As I mentioned in an earlier post, I anticipated that following all of the activity occurring in the Vilven and Kelly case (two Air Canada pilots who were forced to retire at 60), there would definitely be an application for leave to appeal to the Supreme Court of Canada. Well indeed, there was an application for leave to appeal, but the Supreme Court of Canada dismissed the application with costs.
To recap briefly, the Canadian Human Rights Tribunal and the Federal Court of Appeal upheld the mandatory retirement practice for Air Canada pilots because the discrimination was justified under section 1 of the Canadian Charter of Rights and Freedoms.
As predicted, there was an application for leave to appeal Air Canada’s mandatory retirement case to the Supreme Court of Canada; however, without providing any reasons, the Supreme Court of Canada dismissed the application for leave and refused to hear the matter.
What does this mean?
While the case was going on, the Canadian Human Rights Act was amended, and effective December 15, 2012 (without any retroactive provisions), mandatory retirement was banned in federally regulated workplaces, such as banking, transportation and telecommunications. Air Canada’s pilots can now fly beyond the age of 60.
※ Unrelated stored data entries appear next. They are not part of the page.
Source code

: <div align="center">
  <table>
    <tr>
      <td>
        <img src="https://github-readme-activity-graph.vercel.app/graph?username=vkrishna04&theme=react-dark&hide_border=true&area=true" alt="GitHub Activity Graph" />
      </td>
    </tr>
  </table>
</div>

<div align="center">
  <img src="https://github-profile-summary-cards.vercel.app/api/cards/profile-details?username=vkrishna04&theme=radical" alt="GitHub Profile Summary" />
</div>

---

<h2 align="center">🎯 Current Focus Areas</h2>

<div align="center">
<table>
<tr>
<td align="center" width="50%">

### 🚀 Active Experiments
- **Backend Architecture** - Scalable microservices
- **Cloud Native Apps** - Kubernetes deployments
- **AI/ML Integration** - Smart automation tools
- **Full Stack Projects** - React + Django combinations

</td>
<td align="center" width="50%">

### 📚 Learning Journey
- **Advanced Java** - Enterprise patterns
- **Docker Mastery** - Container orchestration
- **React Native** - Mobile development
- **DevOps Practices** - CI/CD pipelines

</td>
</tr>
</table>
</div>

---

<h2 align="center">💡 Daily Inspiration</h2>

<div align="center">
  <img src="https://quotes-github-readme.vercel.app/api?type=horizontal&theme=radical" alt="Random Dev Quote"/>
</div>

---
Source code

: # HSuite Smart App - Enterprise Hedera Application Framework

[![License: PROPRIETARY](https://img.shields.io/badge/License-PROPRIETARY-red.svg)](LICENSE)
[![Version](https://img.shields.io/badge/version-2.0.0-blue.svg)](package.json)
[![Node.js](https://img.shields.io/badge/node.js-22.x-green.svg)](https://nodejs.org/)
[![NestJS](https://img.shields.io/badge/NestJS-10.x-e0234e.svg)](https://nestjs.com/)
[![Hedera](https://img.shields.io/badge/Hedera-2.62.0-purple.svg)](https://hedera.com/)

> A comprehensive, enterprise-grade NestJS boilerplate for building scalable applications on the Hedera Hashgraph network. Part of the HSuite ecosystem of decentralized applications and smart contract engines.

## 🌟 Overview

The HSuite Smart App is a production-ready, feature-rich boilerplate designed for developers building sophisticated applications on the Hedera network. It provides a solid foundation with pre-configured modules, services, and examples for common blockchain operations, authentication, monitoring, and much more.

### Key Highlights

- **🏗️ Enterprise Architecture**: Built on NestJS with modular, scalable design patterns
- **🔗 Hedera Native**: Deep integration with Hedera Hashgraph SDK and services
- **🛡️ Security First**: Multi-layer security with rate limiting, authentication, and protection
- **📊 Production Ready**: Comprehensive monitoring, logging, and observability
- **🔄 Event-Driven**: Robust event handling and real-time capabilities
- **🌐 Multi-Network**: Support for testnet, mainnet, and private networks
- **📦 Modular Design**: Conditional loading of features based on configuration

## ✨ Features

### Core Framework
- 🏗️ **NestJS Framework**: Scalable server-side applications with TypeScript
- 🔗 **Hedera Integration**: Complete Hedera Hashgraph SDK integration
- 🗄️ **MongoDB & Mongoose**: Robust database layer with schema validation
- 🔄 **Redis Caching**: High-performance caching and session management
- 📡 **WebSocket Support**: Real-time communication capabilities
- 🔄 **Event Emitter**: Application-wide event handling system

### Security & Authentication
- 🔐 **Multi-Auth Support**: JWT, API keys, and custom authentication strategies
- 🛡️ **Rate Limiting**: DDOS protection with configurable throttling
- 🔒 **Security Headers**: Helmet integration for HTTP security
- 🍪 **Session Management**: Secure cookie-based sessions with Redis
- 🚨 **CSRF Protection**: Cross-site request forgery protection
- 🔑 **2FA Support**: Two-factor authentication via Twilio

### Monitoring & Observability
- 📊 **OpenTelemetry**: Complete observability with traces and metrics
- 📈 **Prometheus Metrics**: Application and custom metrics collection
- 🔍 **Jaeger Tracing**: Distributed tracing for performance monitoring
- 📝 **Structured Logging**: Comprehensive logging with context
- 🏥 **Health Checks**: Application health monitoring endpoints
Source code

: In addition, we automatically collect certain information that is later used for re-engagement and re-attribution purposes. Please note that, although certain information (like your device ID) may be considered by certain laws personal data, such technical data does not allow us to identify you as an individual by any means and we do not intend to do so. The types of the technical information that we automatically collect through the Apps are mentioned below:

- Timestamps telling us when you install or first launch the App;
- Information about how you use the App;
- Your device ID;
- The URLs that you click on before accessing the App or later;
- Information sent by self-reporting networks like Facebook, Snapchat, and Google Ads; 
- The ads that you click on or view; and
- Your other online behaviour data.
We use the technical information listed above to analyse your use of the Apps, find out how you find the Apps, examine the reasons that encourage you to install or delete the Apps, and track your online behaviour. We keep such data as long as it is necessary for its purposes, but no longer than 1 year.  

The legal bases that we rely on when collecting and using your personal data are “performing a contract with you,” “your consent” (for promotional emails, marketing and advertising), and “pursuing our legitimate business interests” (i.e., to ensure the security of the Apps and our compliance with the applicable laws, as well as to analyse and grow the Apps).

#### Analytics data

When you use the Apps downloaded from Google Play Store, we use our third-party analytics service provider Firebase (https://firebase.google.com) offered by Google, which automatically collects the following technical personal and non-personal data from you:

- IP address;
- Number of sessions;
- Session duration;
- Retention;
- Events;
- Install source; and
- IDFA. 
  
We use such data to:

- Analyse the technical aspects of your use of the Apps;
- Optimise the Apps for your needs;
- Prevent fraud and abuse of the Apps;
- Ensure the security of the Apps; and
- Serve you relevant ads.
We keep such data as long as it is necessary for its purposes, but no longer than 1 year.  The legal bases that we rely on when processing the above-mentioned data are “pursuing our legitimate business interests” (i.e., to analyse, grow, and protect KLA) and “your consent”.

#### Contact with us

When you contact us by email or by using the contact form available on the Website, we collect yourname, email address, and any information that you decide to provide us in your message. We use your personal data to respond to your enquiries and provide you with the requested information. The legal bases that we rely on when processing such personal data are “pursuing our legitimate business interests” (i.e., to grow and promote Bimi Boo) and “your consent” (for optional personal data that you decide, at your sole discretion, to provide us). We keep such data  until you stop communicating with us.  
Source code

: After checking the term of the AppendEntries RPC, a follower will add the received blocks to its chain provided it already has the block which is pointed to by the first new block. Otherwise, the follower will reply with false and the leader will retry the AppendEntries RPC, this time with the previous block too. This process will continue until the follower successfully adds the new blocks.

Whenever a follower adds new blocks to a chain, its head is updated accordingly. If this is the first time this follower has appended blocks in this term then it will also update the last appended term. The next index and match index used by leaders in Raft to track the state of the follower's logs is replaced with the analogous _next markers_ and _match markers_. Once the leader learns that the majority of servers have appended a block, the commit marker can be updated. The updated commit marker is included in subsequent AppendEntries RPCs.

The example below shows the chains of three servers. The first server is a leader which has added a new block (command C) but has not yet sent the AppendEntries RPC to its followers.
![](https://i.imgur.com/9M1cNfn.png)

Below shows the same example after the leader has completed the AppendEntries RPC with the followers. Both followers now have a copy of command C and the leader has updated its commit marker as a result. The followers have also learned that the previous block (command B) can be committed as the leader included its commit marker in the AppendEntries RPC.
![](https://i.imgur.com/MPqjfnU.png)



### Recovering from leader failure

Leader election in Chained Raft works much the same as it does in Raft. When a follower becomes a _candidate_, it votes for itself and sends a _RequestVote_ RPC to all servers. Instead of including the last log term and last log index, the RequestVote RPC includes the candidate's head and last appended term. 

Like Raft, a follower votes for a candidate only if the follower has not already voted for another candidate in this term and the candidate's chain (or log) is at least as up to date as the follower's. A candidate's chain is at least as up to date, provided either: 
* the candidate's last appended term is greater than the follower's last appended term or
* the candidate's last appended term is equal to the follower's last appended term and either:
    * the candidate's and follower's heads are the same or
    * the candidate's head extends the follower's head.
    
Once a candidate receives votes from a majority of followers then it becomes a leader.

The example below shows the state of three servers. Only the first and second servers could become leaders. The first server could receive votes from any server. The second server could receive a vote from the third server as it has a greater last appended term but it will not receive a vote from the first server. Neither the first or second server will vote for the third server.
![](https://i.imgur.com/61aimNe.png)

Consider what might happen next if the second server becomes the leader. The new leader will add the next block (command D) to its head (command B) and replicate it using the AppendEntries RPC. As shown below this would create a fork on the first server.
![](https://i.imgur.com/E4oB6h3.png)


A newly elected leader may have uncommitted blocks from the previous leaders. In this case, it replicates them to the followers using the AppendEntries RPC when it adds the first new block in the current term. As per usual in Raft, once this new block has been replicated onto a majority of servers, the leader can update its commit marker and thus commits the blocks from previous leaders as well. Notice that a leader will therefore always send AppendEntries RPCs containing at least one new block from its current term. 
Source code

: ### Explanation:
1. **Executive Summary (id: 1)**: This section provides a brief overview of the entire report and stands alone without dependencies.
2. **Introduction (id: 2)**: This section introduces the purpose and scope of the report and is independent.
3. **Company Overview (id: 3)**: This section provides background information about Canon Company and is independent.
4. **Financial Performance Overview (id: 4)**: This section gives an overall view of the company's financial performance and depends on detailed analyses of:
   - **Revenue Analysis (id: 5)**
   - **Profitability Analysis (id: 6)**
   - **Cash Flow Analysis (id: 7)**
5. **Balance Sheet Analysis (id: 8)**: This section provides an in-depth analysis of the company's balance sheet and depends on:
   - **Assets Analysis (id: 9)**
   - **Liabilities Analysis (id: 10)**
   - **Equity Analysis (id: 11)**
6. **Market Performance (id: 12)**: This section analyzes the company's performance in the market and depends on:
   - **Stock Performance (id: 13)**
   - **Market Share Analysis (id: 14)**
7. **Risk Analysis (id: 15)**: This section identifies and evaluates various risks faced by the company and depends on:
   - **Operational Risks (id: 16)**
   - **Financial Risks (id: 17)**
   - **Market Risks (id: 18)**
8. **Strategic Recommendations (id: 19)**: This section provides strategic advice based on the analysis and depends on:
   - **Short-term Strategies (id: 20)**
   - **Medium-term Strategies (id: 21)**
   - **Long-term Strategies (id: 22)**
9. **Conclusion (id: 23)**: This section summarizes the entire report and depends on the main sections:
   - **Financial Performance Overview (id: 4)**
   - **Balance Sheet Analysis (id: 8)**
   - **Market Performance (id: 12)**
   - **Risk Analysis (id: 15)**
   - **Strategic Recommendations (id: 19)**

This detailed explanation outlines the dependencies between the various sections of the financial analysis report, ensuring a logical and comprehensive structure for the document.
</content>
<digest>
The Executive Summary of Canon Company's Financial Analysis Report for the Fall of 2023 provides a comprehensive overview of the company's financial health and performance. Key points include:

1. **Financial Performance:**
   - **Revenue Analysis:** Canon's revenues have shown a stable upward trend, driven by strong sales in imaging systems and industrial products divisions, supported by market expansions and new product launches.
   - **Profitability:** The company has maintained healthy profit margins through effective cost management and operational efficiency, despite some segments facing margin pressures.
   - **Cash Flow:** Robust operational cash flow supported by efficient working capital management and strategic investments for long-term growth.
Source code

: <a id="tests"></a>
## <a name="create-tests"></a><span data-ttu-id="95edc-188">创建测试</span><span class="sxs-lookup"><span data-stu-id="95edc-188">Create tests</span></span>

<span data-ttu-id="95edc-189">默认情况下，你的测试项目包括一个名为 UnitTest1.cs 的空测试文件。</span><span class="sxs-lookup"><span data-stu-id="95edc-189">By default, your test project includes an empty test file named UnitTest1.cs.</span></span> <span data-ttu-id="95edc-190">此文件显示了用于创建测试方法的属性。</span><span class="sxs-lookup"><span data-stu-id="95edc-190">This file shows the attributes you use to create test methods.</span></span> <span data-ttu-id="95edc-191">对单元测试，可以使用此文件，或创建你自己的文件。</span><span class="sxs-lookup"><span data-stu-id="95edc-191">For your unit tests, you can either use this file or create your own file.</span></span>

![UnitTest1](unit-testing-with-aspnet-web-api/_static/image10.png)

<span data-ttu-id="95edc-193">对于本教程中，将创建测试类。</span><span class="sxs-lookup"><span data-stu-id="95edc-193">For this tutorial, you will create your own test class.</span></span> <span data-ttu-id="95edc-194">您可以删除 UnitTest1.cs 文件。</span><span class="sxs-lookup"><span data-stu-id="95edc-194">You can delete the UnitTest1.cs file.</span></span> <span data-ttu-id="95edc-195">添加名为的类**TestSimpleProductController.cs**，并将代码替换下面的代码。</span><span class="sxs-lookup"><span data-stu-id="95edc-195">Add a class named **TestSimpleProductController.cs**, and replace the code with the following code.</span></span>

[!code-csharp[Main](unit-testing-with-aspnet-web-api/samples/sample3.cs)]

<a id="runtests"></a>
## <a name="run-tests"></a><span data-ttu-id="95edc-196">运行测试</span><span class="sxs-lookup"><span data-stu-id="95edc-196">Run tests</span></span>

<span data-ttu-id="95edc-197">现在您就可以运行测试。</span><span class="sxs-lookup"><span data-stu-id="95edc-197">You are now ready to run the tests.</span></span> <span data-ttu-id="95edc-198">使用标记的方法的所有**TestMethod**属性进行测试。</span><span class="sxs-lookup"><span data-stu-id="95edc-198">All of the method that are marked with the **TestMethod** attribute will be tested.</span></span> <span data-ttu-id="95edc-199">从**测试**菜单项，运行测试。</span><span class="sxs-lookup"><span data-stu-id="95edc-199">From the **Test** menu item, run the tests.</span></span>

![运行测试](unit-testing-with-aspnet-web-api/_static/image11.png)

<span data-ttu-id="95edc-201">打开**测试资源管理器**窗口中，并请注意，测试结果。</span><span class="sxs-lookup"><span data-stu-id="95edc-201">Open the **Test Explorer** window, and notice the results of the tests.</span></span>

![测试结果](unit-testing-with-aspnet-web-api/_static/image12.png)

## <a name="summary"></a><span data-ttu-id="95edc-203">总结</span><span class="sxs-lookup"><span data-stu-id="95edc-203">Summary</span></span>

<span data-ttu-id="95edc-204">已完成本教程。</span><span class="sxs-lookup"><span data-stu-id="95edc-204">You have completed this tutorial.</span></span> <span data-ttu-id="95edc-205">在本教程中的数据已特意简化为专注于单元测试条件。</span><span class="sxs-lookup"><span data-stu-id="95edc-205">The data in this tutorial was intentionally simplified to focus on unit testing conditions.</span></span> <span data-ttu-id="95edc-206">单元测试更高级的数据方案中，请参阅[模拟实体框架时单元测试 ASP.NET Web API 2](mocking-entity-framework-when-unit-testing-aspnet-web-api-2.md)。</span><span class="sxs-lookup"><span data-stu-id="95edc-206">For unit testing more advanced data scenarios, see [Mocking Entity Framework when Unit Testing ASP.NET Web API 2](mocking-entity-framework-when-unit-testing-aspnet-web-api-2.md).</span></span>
Thus, Air Canada and the pilots’ union argued that the Supreme Court shouldn’t hear the case because mandatory retirement has since been repealed. I guess the Supreme Court of Canada agreed with them.
Vilven and Kelly who wanted to fly beyond the mandatory retirement age of 60 are likely very disappointed and out of luck. Although they were the ones that brought attention to the issue and were likely the catalyst for change, they will not benefit from the change in the law or fly again.